**Entries supplied:**
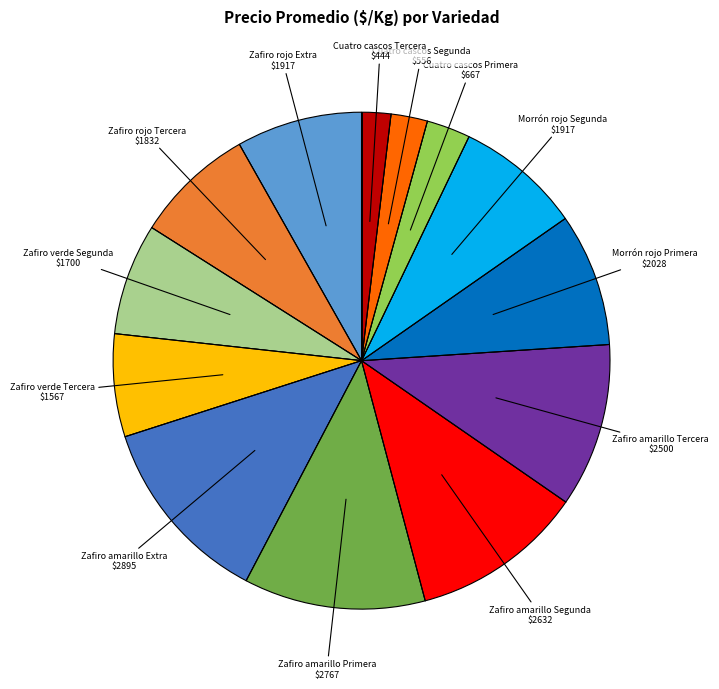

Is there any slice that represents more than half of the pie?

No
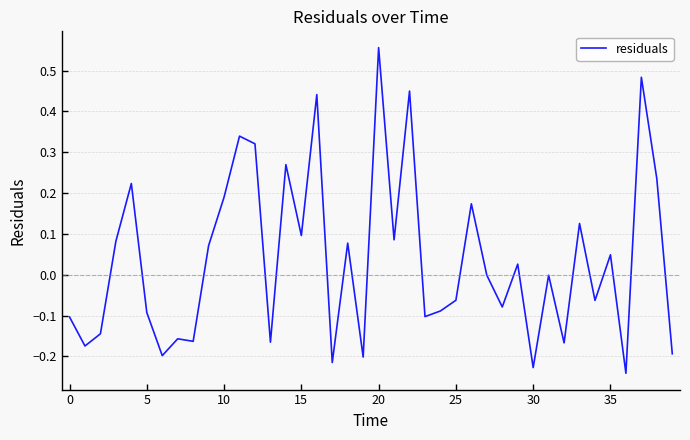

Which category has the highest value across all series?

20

--

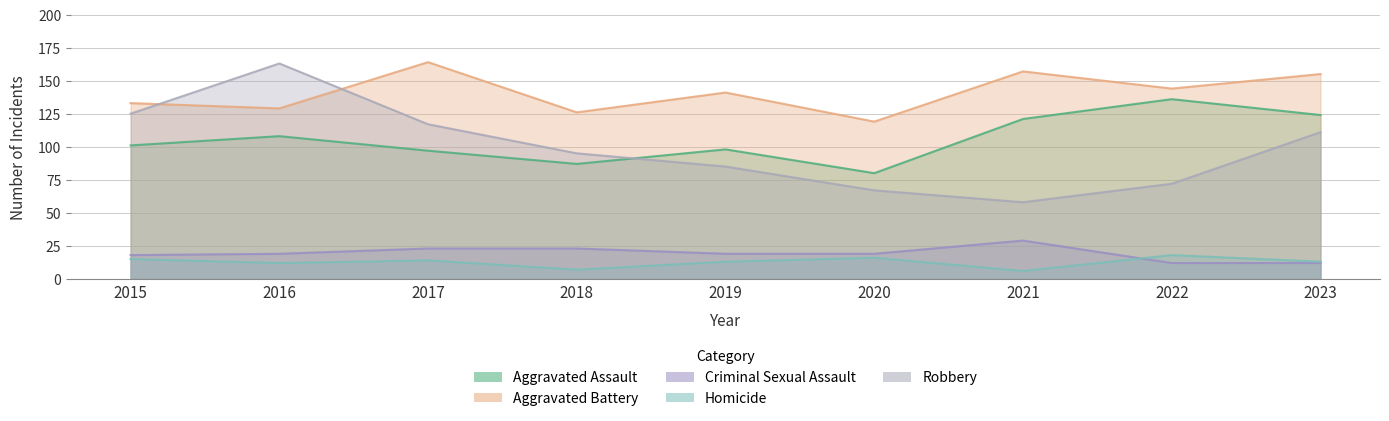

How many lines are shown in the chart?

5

**Description of the task:** Which lines above contain the string "than"? Pull out each one word for word.

**Task solution:**
Is there any slice that represents more than half of the pie?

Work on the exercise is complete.